ALGIERS (Reuters) – Algeria on Thursday lifted a 19-year state of emergency in a concession to the opposition designed to keep out a wave of uprisings sweeping the Arab world.
Ending the emergency powers was one of the demands voiced by opposition groups which have been staging weekly protests in the Algerian capital that sought to emulate uprisings in Egypt and neighboring Tunisia.
However, one of the organizers of the protests told Reuters this week that lifting the state of emergency was not enough, and that the government must allow more democratic freedoms.
In Washington, President Barack Obama welcomed the move but said the Algerian government needed to do more.
“This is a positive sign that the government of Algeria is listening to the concerns and responding to the aspirations of its people, and we look forward to additional steps by the government that enable the Algerian people to fully exercise their universal rights,” Obama said in a statement.

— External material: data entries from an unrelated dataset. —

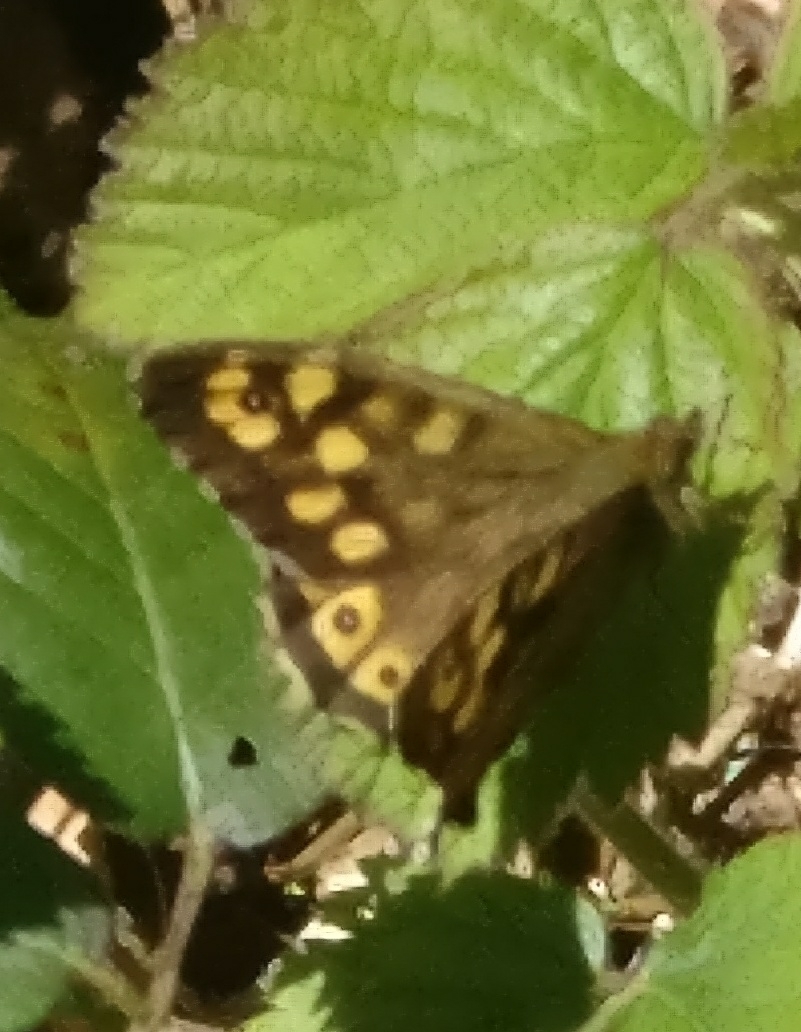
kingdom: Animalia
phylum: Arthropoda
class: Insecta
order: Lepidoptera
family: Nymphalidae
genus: Pararge
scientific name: Pararge aegeria
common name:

“The United States is committed to continuing our cooperation with the government of Algeria as it works to represent and meet the needs of all Algerians,” he said.
An order signed by President Abdelaziz Bouteflika lifting the state of emergency came into force on Thursday after it was published in the government’s official gazette.
Algeria is a major energy exporter that pumps gas via pipelines under the Mediterranean to Europe.
The state of emergency was imposed to help the authorities combat Islamist rebels, but in the past few years the violence has subsided and government critics have alleged the emergency rules are being used to repress political freedoms.
The lifting of the state of emergency will have few practical implications. New rules were also adopted which will allow the military to continue involving itself in domestic security, as it had done under the emergency powers.
The emergency rules banned protest marches in Algiers, but Bouteflika said this month the restriction would remain in force indefinitely.
Bouteflika, who is 73, is likely to remain under pressure — both from protesters and from inside the ruling establishment — to deliver more change and to explain to the public what he plans to do.